▶ Task to carry out: The task requires restating, word for word, the lines of the entries below from the one containing "Page size: 1241x1754." through the final one, both included.

=== Section Start ===

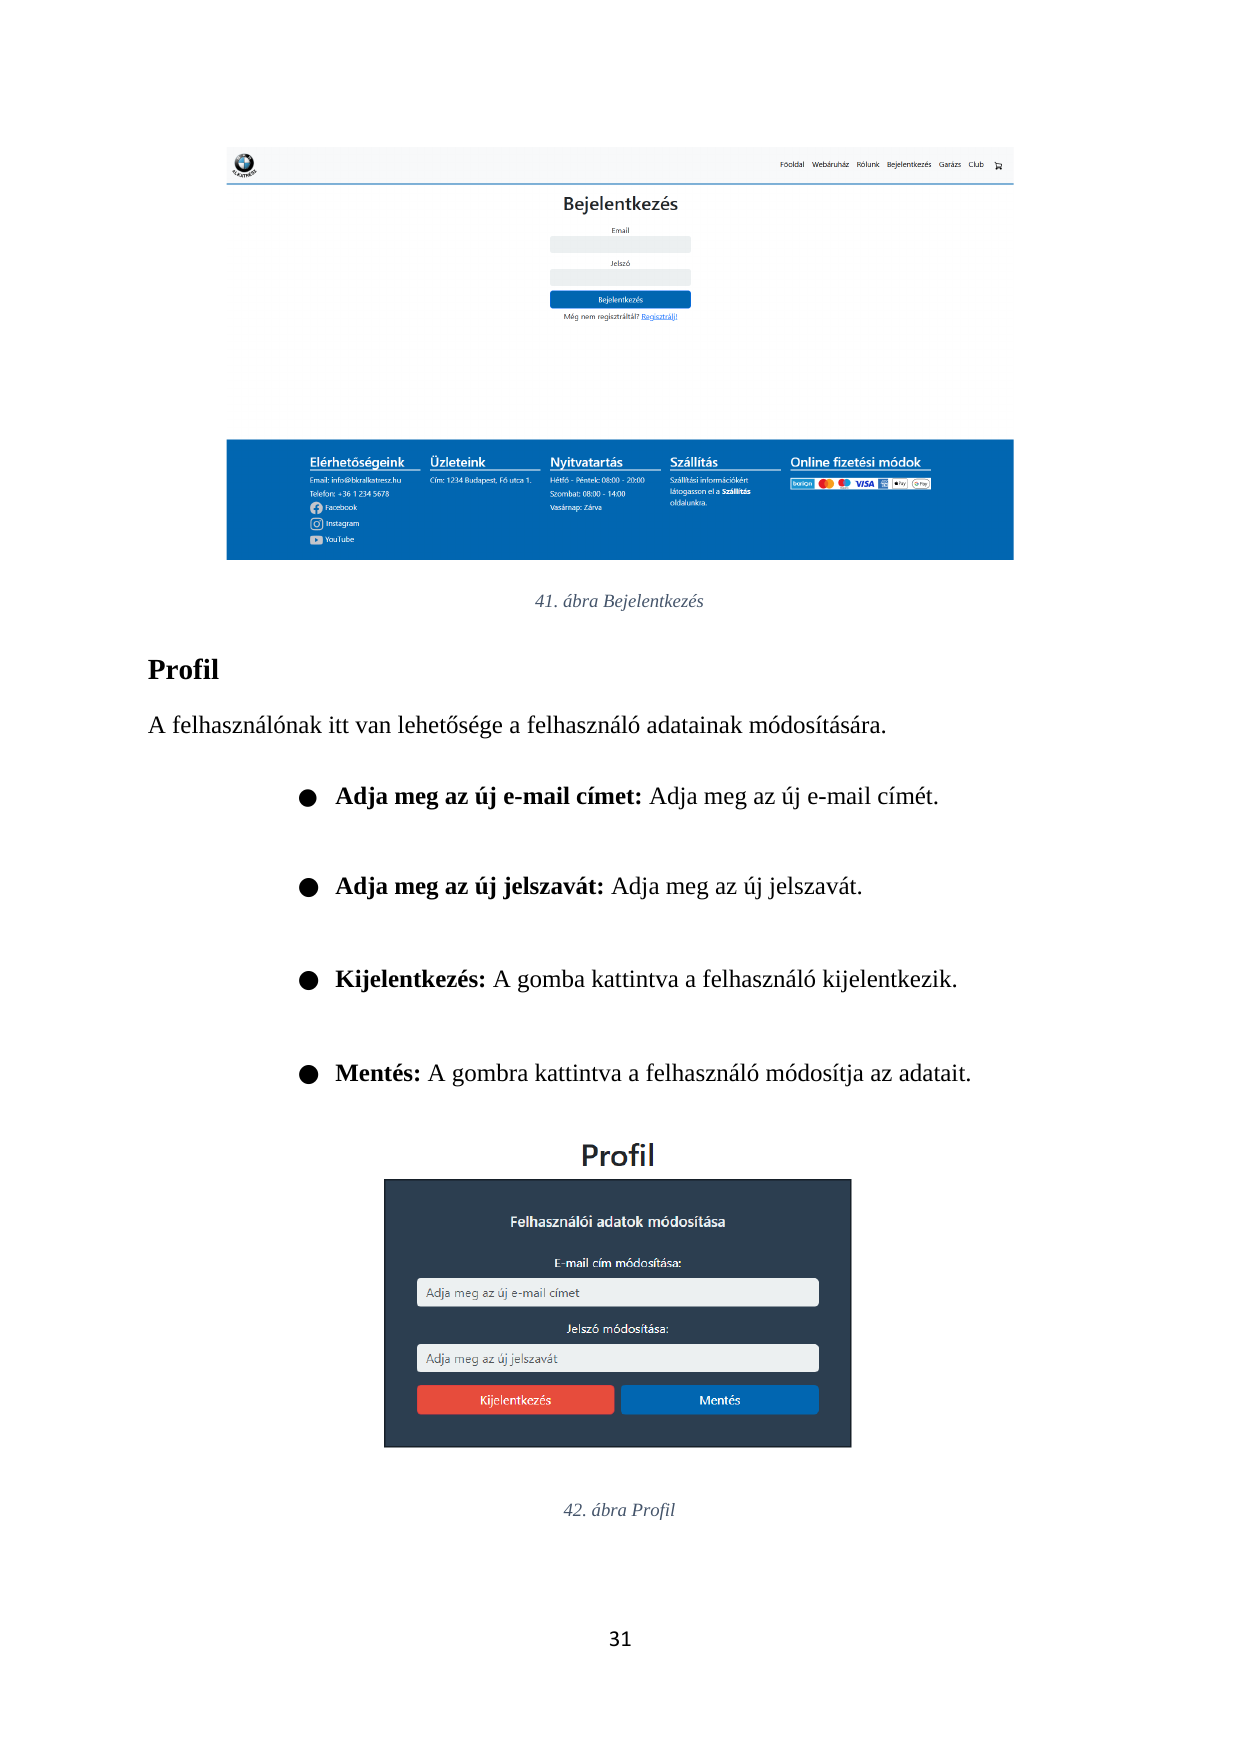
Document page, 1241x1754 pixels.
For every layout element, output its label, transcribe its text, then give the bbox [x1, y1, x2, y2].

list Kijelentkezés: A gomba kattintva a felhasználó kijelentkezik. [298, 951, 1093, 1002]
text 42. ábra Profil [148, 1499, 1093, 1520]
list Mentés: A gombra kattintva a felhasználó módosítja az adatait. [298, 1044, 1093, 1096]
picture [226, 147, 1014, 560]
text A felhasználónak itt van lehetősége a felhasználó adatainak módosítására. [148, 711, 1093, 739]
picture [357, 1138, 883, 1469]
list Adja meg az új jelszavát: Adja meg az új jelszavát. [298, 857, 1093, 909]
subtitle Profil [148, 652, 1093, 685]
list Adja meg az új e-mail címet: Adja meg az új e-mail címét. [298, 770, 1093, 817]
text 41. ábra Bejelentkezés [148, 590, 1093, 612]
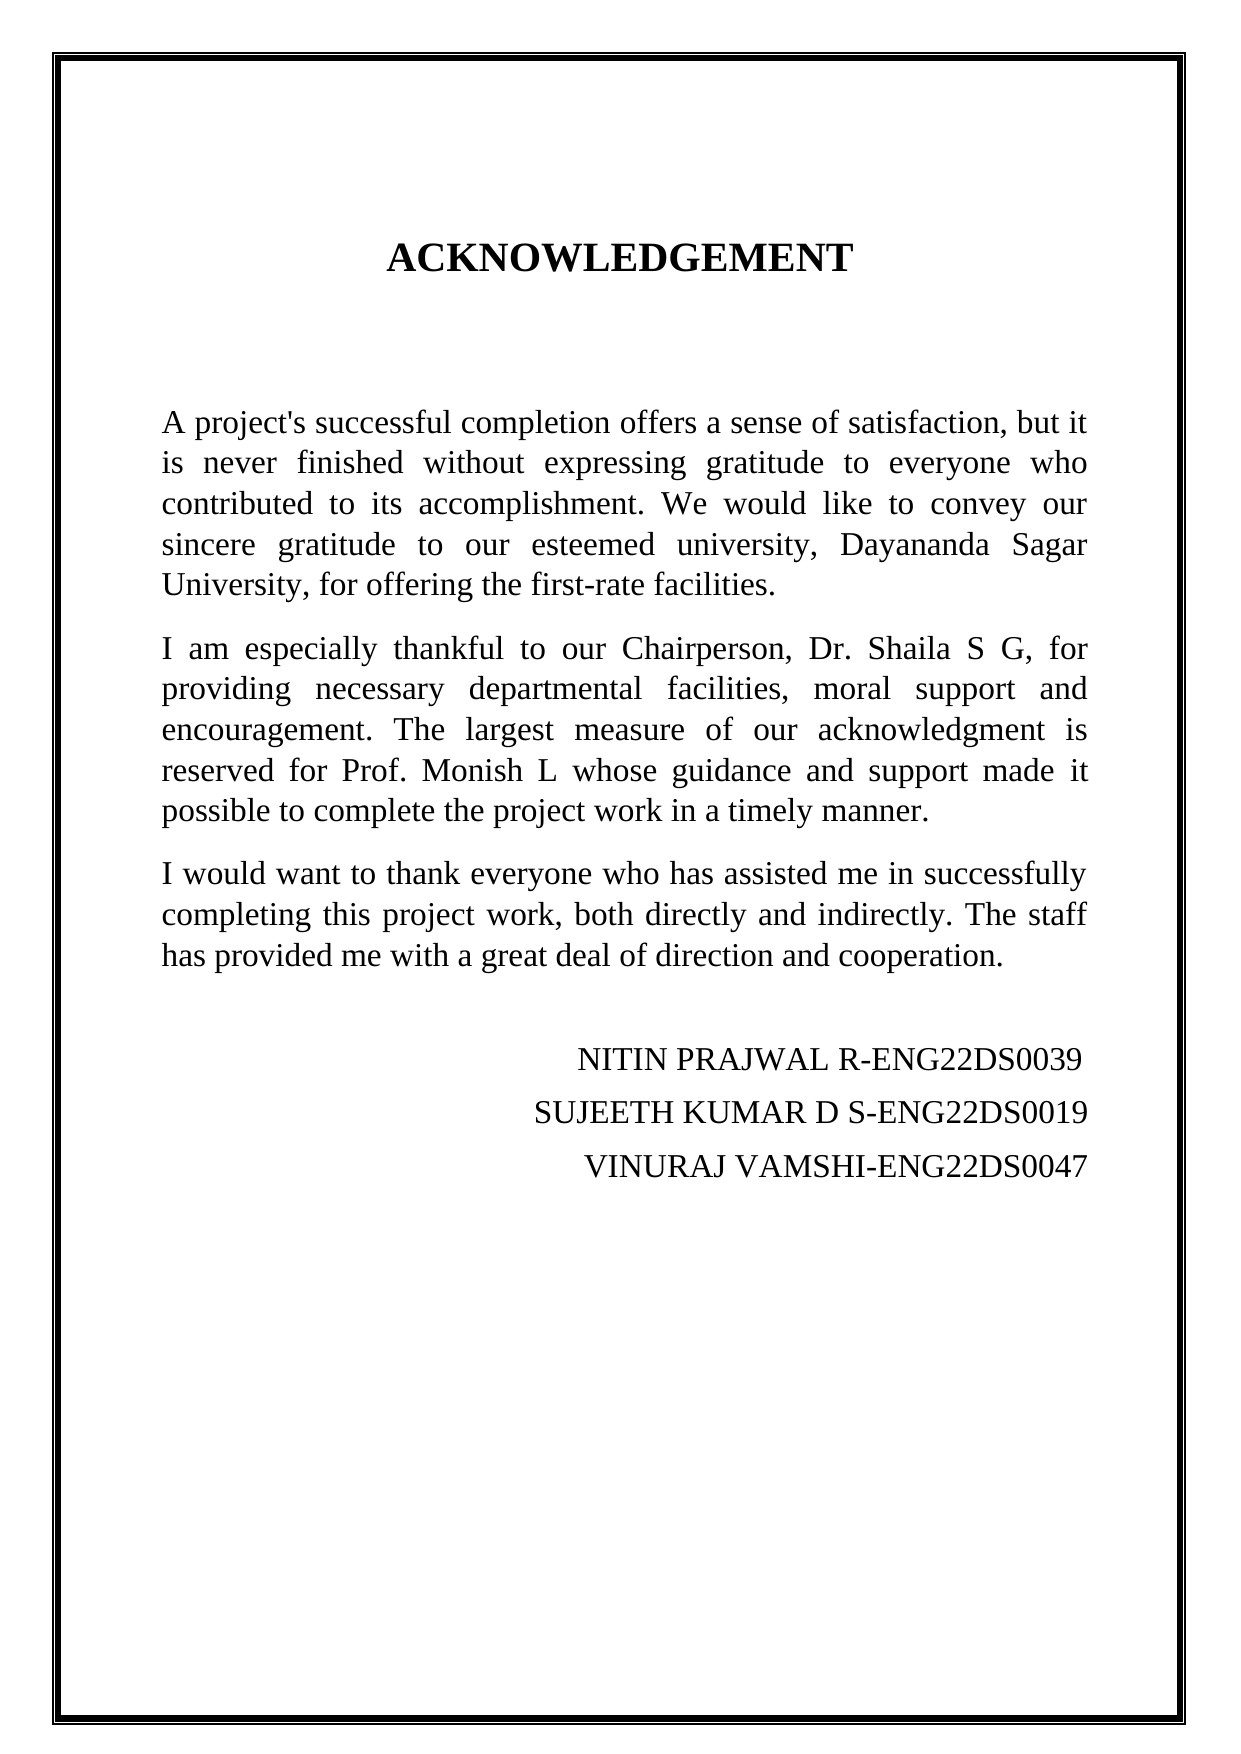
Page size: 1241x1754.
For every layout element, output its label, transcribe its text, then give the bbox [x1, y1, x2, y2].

=== Section End ===

▶ Reply to the task:
Page size: 1241x1754.
For every layout element, output its label, transcribe its text, then give the bbox [x1, y1, x2, y2].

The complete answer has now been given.